== PROBLEM TO SOLVE ==
Could you return all of the entries word for word, minus any pictures?

== SOURCE DATA ==
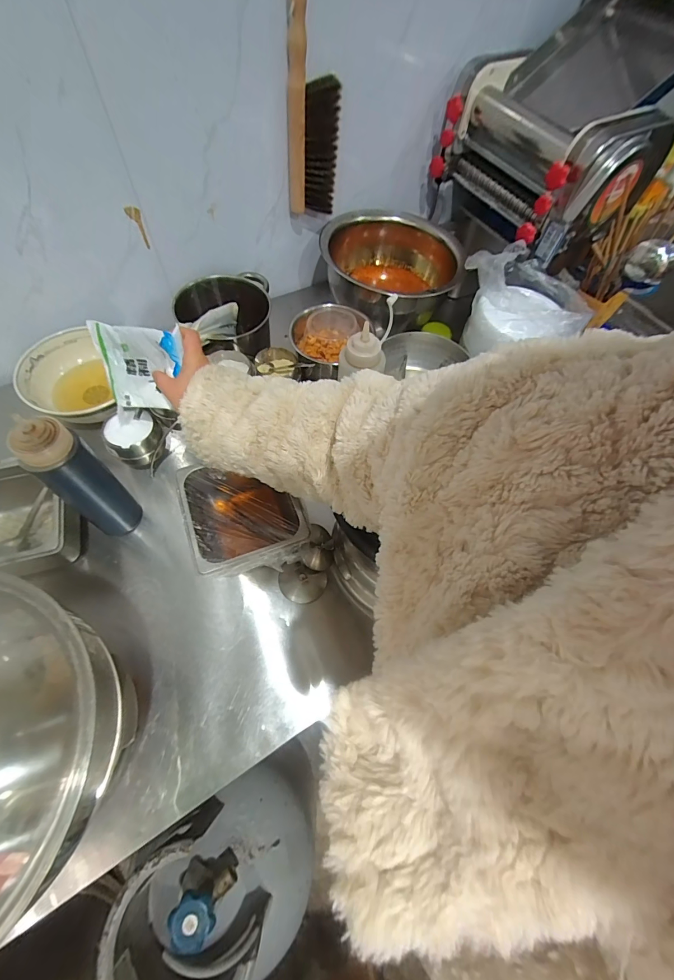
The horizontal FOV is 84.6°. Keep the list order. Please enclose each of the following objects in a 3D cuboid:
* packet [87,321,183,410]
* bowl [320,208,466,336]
[{"bbox_3d":[-0.265,-0.164,0.503,0.147,0.111,0.017,12,35,21],"label":"packet"},{"bbox_3d":[0.119,-0.467,0.801,0.263,0.137,0.286,2,62,-3],"label":"bowl"}]

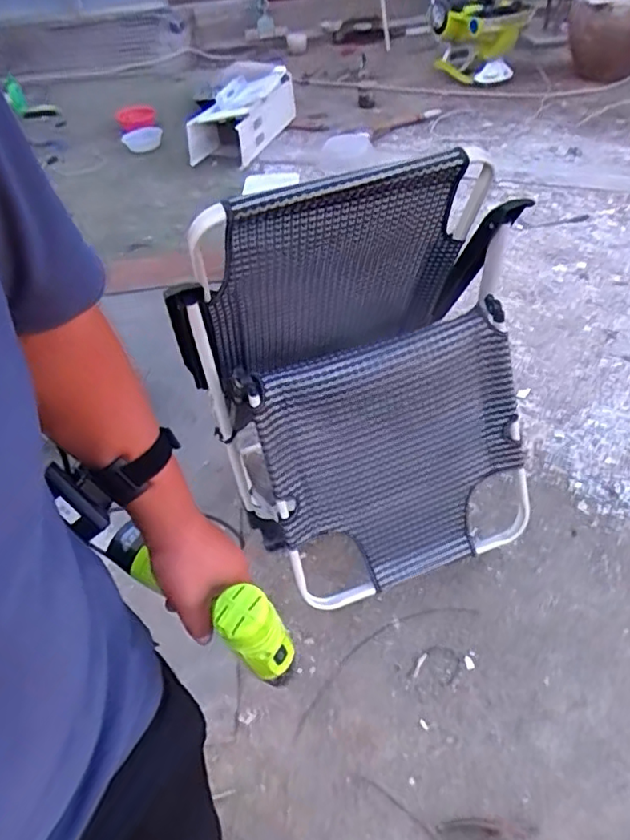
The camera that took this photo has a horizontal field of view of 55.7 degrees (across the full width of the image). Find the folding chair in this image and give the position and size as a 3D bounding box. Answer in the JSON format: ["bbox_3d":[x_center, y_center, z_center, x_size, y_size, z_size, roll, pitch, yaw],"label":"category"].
[{"bbox_3d":[0.078,-0.096,1.244,0.657,0.769,0.557,-16,42,-12],"label":"folding chair"}]

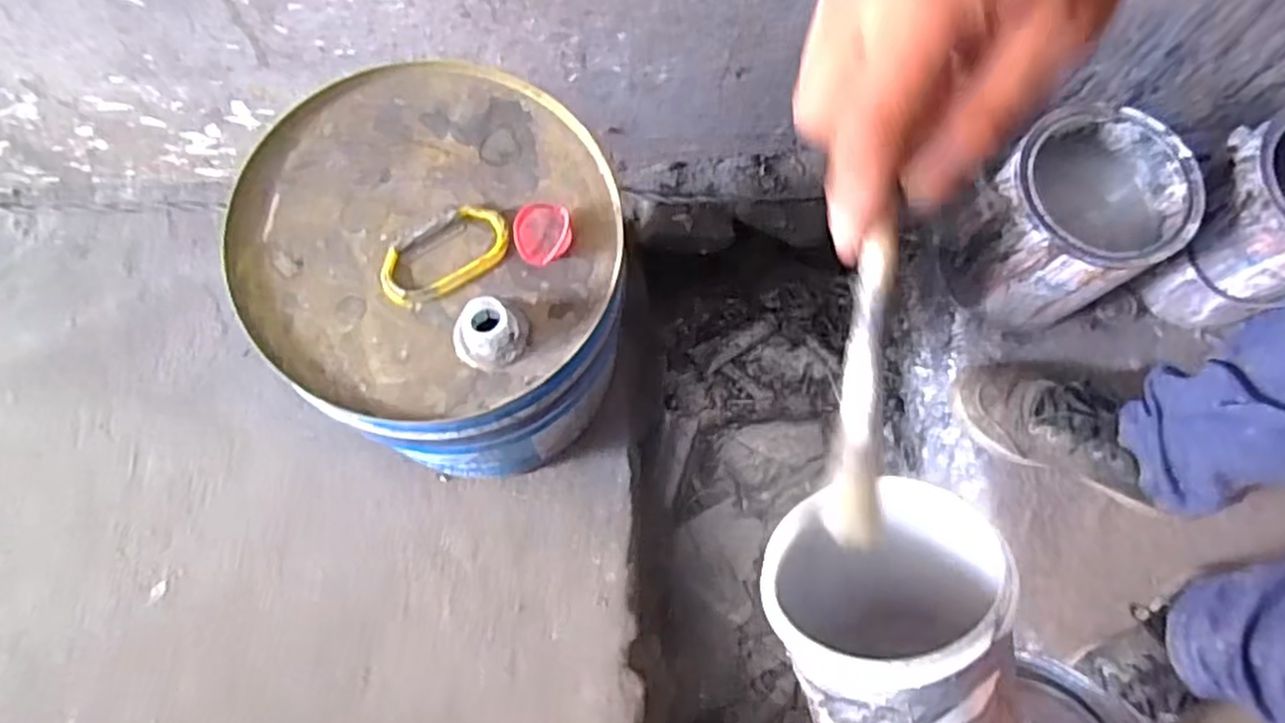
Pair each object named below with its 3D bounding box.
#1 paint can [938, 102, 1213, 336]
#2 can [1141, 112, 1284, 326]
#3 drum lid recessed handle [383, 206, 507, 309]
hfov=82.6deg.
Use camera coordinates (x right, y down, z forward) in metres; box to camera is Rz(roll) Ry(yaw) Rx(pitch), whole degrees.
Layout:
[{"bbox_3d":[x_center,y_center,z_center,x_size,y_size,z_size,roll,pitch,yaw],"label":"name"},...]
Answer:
[{"bbox_3d":[0.429,-0.129,0.745,0.161,0.172,0.145,-3,75,-2],"label":"paint can"},{"bbox_3d":[0.635,-0.140,0.752,0.158,0.187,0.154,0,74,-1],"label":"can"},{"bbox_3d":[-0.132,-0.072,0.486,0.089,0.012,0.048,-36,78,-10],"label":"drum lid recessed handle"}]

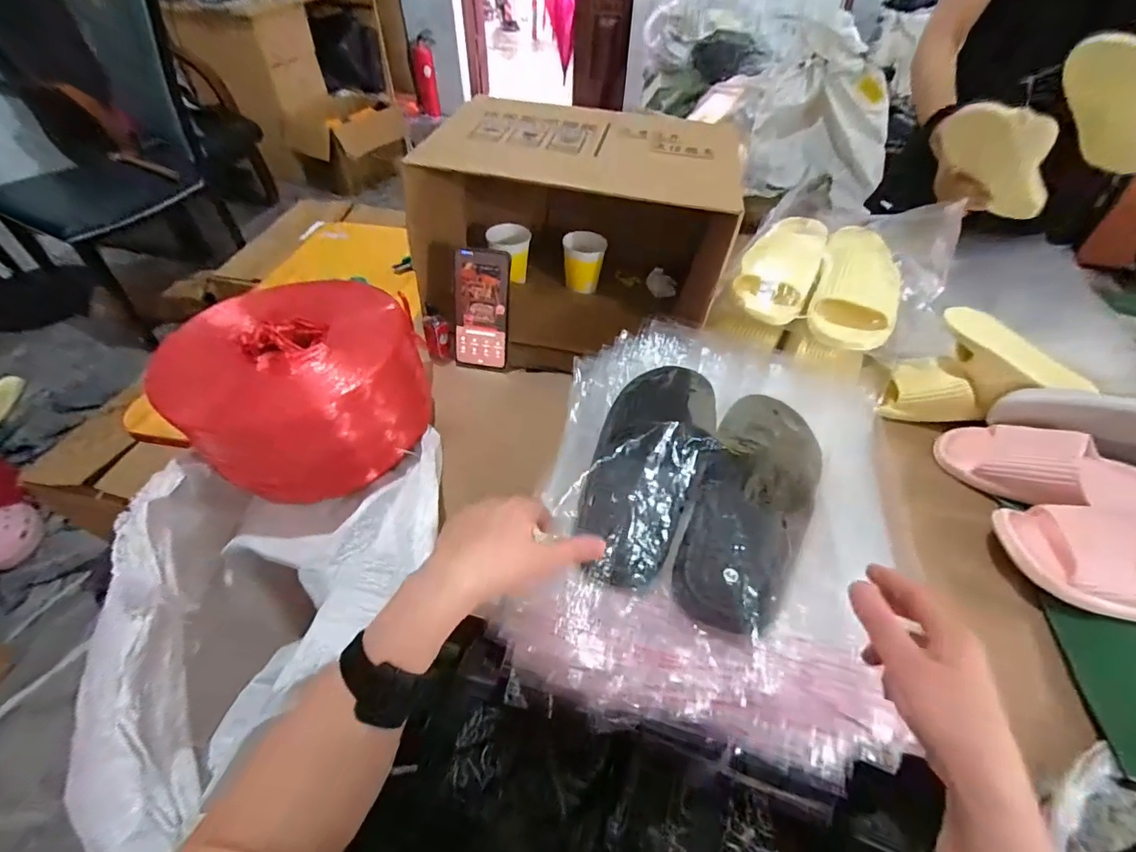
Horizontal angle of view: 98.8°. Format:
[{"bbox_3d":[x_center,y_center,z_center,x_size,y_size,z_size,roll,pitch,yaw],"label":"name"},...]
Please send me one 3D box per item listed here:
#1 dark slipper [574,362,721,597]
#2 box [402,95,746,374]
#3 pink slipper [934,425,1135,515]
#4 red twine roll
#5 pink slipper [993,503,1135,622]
[{"bbox_3d":[0.090,0.022,0.506,0.110,0.054,0.294,14,50,10],"label":"dark slipper"},{"bbox_3d":[0.013,-0.286,0.740,0.402,0.292,0.303,8,49,6],"label":"box"},{"bbox_3d":[0.603,0.066,0.574,0.265,0.068,0.128,19,51,14],"label":"pink slipper"},{"bbox_3d":[-0.306,-0.050,0.582,0.261,0.141,0.236,5,49,3],"label":"red twine roll"},{"bbox_3d":[0.587,0.140,0.497,0.222,0.064,0.117,7,49,5],"label":"pink slipper"}]

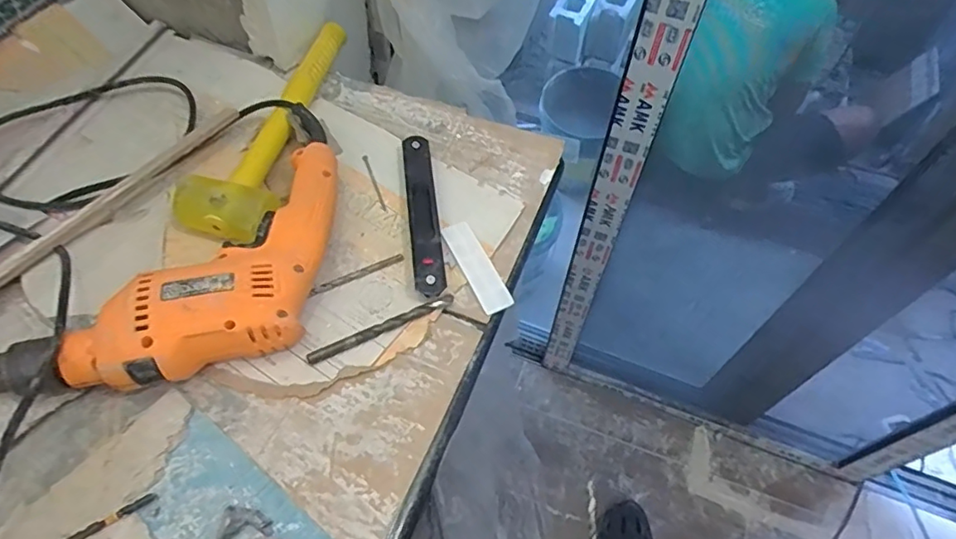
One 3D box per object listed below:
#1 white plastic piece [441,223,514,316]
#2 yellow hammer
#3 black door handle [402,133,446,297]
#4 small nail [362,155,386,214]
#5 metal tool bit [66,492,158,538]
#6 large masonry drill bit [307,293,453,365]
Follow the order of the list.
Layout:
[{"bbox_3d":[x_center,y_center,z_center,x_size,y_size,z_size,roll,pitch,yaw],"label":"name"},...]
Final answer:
[{"bbox_3d":[-0.002,-0.003,0.529,0.029,0.009,0.096,-24,61,-16],"label":"white plastic piece"},{"bbox_3d":[-0.214,-0.153,0.583,0.093,0.049,0.307,6,57,2],"label":"yellow hammer"},{"bbox_3d":[-0.052,-0.058,0.543,0.026,0.012,0.183,-6,58,-6],"label":"black door handle"},{"bbox_3d":[-0.103,-0.087,0.576,0.005,0.006,0.072,-17,60,-13],"label":"small nail"},{"bbox_3d":[-0.255,0.173,0.399,0.061,0.004,0.007,-28,62,-18],"label":"metal tool bit"},{"bbox_3d":[-0.081,0.048,0.488,0.130,0.009,0.011,-24,61,-16],"label":"large masonry drill bit"}]

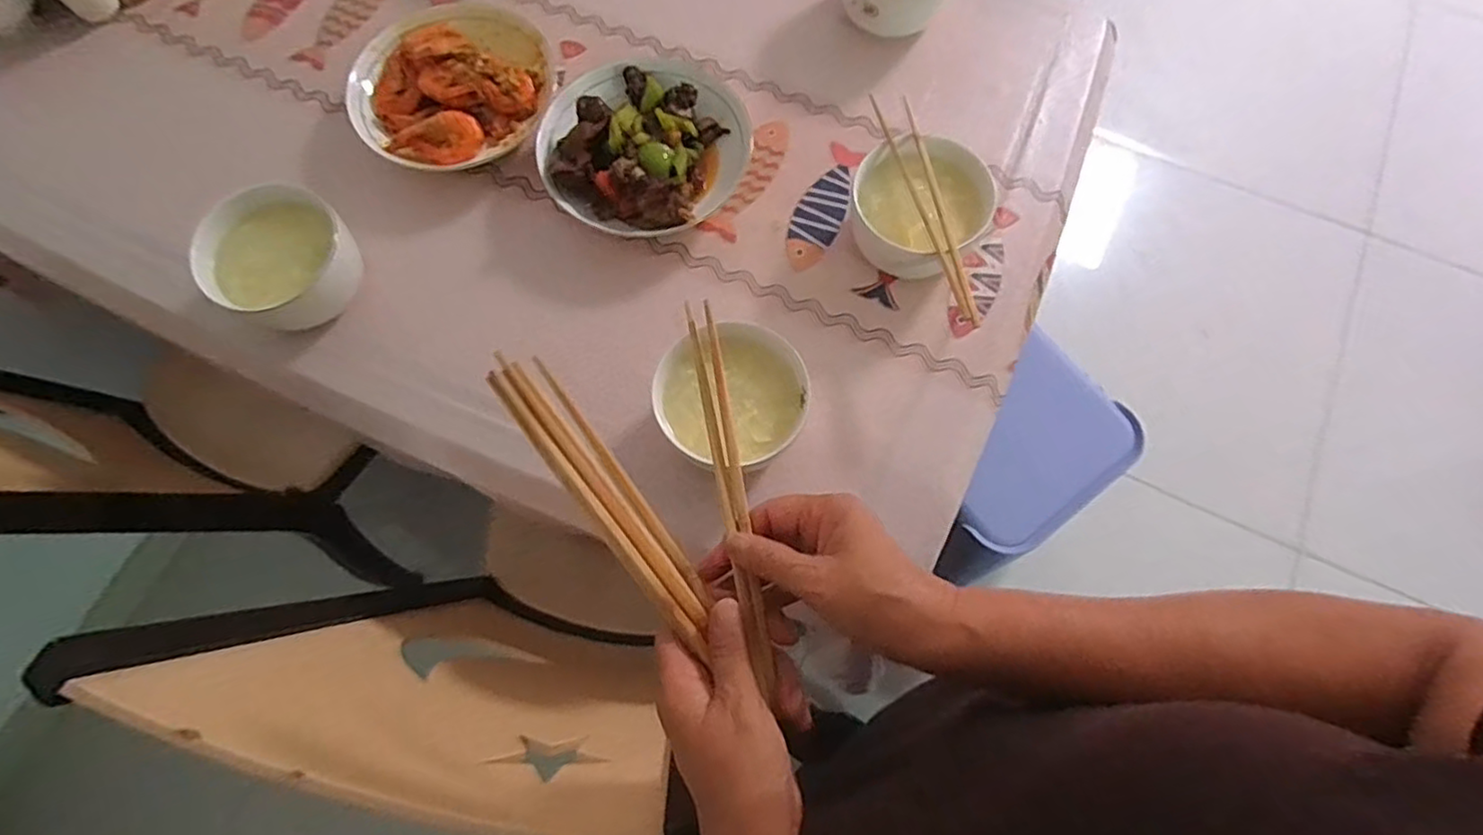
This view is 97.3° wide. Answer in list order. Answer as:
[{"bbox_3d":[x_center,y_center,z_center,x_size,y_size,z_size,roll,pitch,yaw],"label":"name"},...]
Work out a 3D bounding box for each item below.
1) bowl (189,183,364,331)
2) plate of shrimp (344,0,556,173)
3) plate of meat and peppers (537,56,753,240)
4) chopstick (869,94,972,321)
[{"bbox_3d":[-0.417,-0.143,0.595,0.125,0.058,0.118,0,72,0],"label":"bowl"},{"bbox_3d":[-0.296,-0.353,0.669,0.185,0.057,0.198,0,72,0],"label":"plate of shrimp"},{"bbox_3d":[-0.092,-0.272,0.643,0.182,0.067,0.200,0,72,0],"label":"plate of meat and peppers"},{"bbox_3d":[0.156,-0.186,0.570,0.011,0.012,0.230,-16,73,-5],"label":"chopstick"}]

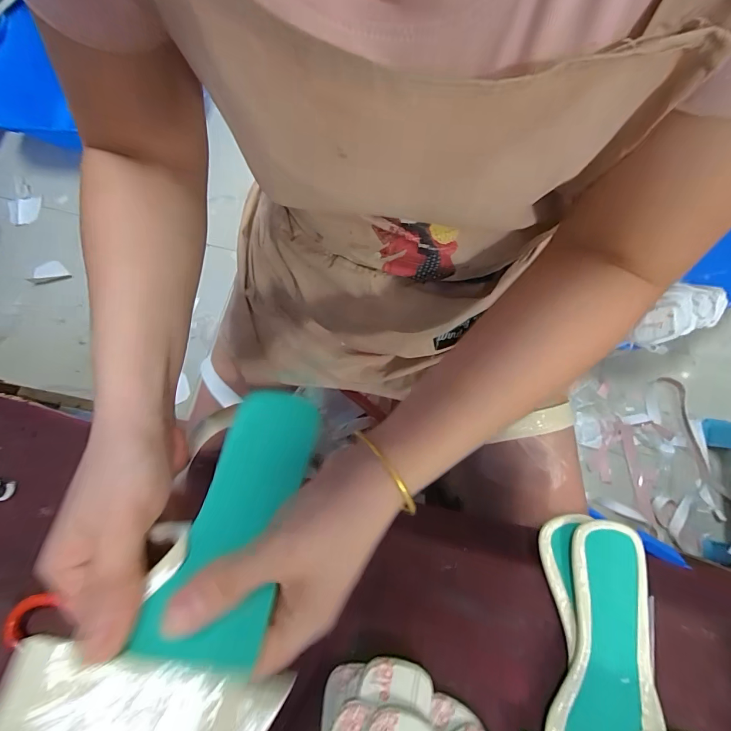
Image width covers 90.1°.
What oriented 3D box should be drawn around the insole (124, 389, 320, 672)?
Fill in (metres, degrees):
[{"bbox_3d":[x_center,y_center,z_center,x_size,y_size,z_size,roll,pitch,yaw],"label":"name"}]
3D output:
[{"bbox_3d":[-0.069,0.078,0.211,0.056,0.014,0.150,10,53,3],"label":"insole"}]

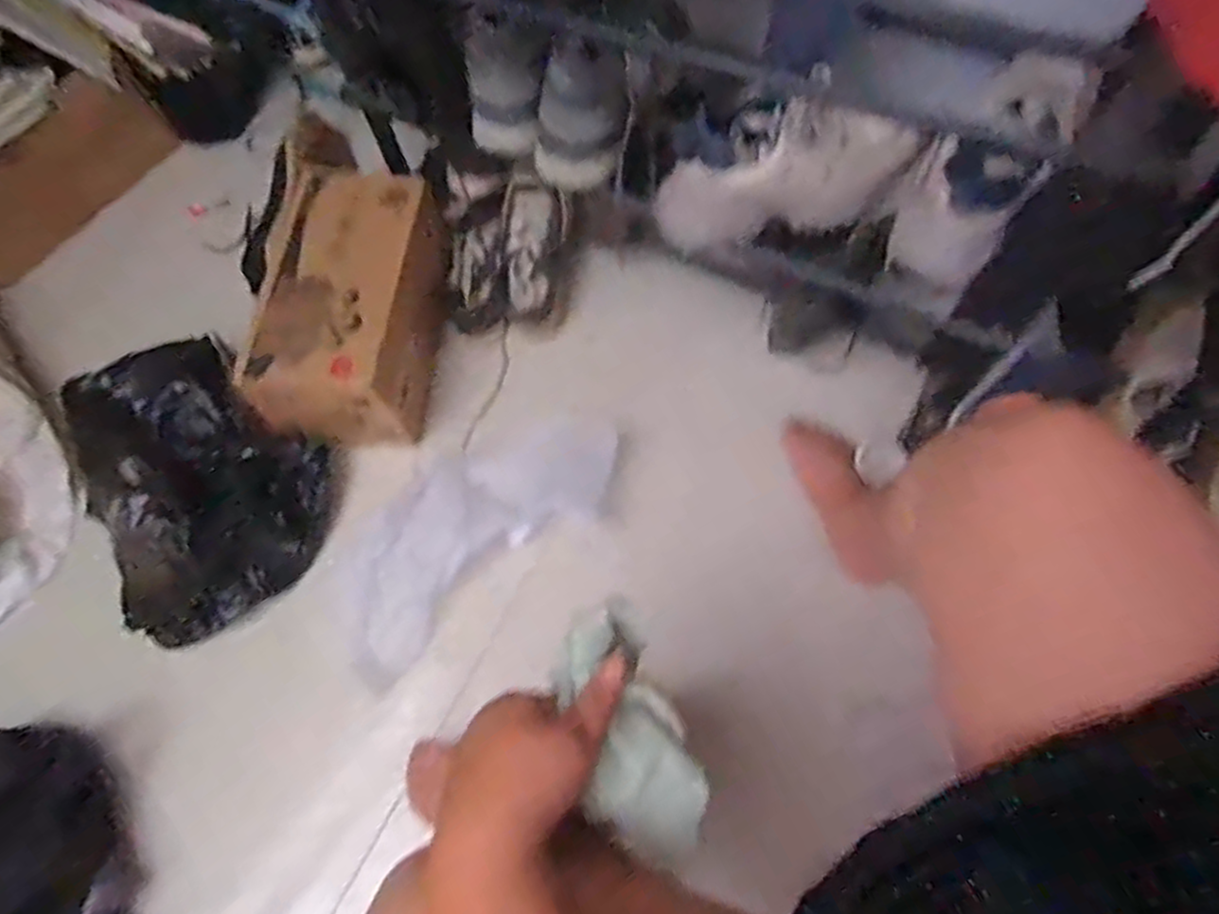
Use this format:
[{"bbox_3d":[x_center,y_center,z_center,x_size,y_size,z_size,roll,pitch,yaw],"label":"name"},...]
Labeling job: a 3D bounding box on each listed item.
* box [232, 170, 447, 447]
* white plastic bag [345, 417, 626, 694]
[{"bbox_3d":[-0.315,-0.186,0.909,0.190,0.191,0.312,4,69,5],"label":"box"},{"bbox_3d":[-0.166,0.071,0.904,0.360,0.035,0.181,-40,72,-12],"label":"white plastic bag"}]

== SOLVED EXERCISE ==
The horizontal FOV is 84.6°. Keep the list order. Please enclose each of the following objects in a 3D cuboid:
* packet [87,321,183,410]
* bowl [320,208,466,336]
[{"bbox_3d":[-0.265,-0.164,0.503,0.147,0.111,0.017,12,35,21],"label":"packet"},{"bbox_3d":[0.119,-0.467,0.801,0.263,0.137,0.286,2,62,-3],"label":"bowl"}]

The camera that took this photo has a horizontal field of view of 55.7 degrees (across the full width of the image). Find the folding chair in this image and give the position and size as a 3D bounding box. Answer in the JSON format: ["bbox_3d":[x_center, y_center, z_center, x_size, y_size, z_size, roll, pitch, yaw],"label":"category"].
[{"bbox_3d":[0.078,-0.096,1.244,0.657,0.769,0.557,-16,42,-12],"label":"folding chair"}]

Pair each object named below with its 3D bounding box.
#1 paint can [938, 102, 1213, 336]
#2 can [1141, 112, 1284, 326]
#3 drum lid recessed handle [383, 206, 507, 309]
hfov=82.6deg.
Use camera coordinates (x right, y down, z forward) in metres; box to camera is Rz(roll) Ry(yaw) Rx(pitch), whole degrees.
Layout:
[{"bbox_3d":[x_center,y_center,z_center,x_size,y_size,z_size,roll,pitch,yaw],"label":"name"},...]
Answer:
[{"bbox_3d":[0.429,-0.129,0.745,0.161,0.172,0.145,-3,75,-2],"label":"paint can"},{"bbox_3d":[0.635,-0.140,0.752,0.158,0.187,0.154,0,74,-1],"label":"can"},{"bbox_3d":[-0.132,-0.072,0.486,0.089,0.012,0.048,-36,78,-10],"label":"drum lid recessed handle"}]

Horizontal angle of view: 98.8°. Format:
[{"bbox_3d":[x_center,y_center,z_center,x_size,y_size,z_size,roll,pitch,yaw],"label":"name"},...]
Please send me one 3D box per item listed here:
#1 dark slipper [574,362,721,597]
#2 box [402,95,746,374]
#3 pink slipper [934,425,1135,515]
#4 red twine roll
#5 pink slipper [993,503,1135,622]
[{"bbox_3d":[0.090,0.022,0.506,0.110,0.054,0.294,14,50,10],"label":"dark slipper"},{"bbox_3d":[0.013,-0.286,0.740,0.402,0.292,0.303,8,49,6],"label":"box"},{"bbox_3d":[0.603,0.066,0.574,0.265,0.068,0.128,19,51,14],"label":"pink slipper"},{"bbox_3d":[-0.306,-0.050,0.582,0.261,0.141,0.236,5,49,3],"label":"red twine roll"},{"bbox_3d":[0.587,0.140,0.497,0.222,0.064,0.117,7,49,5],"label":"pink slipper"}]

One 3D box per object listed below:
#1 white plastic piece [441,223,514,316]
#2 yellow hammer
#3 black door handle [402,133,446,297]
#4 small nail [362,155,386,214]
#5 metal tool bit [66,492,158,538]
#6 large masonry drill bit [307,293,453,365]
Follow the order of the list.
Layout:
[{"bbox_3d":[x_center,y_center,z_center,x_size,y_size,z_size,roll,pitch,yaw],"label":"name"},...]
Final answer:
[{"bbox_3d":[-0.002,-0.003,0.529,0.029,0.009,0.096,-24,61,-16],"label":"white plastic piece"},{"bbox_3d":[-0.214,-0.153,0.583,0.093,0.049,0.307,6,57,2],"label":"yellow hammer"},{"bbox_3d":[-0.052,-0.058,0.543,0.026,0.012,0.183,-6,58,-6],"label":"black door handle"},{"bbox_3d":[-0.103,-0.087,0.576,0.005,0.006,0.072,-17,60,-13],"label":"small nail"},{"bbox_3d":[-0.255,0.173,0.399,0.061,0.004,0.007,-28,62,-18],"label":"metal tool bit"},{"bbox_3d":[-0.081,0.048,0.488,0.130,0.009,0.011,-24,61,-16],"label":"large masonry drill bit"}]

This view is 97.3° wide. Answer in list order. Answer as:
[{"bbox_3d":[x_center,y_center,z_center,x_size,y_size,z_size,roll,pitch,yaw],"label":"name"},...]
Work out a 3D bounding box for each item below.
1) bowl (189,183,364,331)
2) plate of shrimp (344,0,556,173)
3) plate of meat and peppers (537,56,753,240)
4) chopstick (869,94,972,321)
[{"bbox_3d":[-0.417,-0.143,0.595,0.125,0.058,0.118,0,72,0],"label":"bowl"},{"bbox_3d":[-0.296,-0.353,0.669,0.185,0.057,0.198,0,72,0],"label":"plate of shrimp"},{"bbox_3d":[-0.092,-0.272,0.643,0.182,0.067,0.200,0,72,0],"label":"plate of meat and peppers"},{"bbox_3d":[0.156,-0.186,0.570,0.011,0.012,0.230,-16,73,-5],"label":"chopstick"}]

Image width covers 90.1°.
What oriented 3D box should be drawn around the insole (124, 389, 320, 672)?
Fill in (metres, degrees):
[{"bbox_3d":[x_center,y_center,z_center,x_size,y_size,z_size,roll,pitch,yaw],"label":"name"}]
3D output:
[{"bbox_3d":[-0.069,0.078,0.211,0.056,0.014,0.150,10,53,3],"label":"insole"}]

Use this format:
[{"bbox_3d":[x_center,y_center,z_center,x_size,y_size,z_size,roll,pitch,yaw],"label":"name"},...]
Labeling job: a 3D bounding box on each listed item.
* box [232, 170, 447, 447]
* white plastic bag [345, 417, 626, 694]
[{"bbox_3d":[-0.315,-0.186,0.909,0.190,0.191,0.312,4,69,5],"label":"box"},{"bbox_3d":[-0.166,0.071,0.904,0.360,0.035,0.181,-40,72,-12],"label":"white plastic bag"}]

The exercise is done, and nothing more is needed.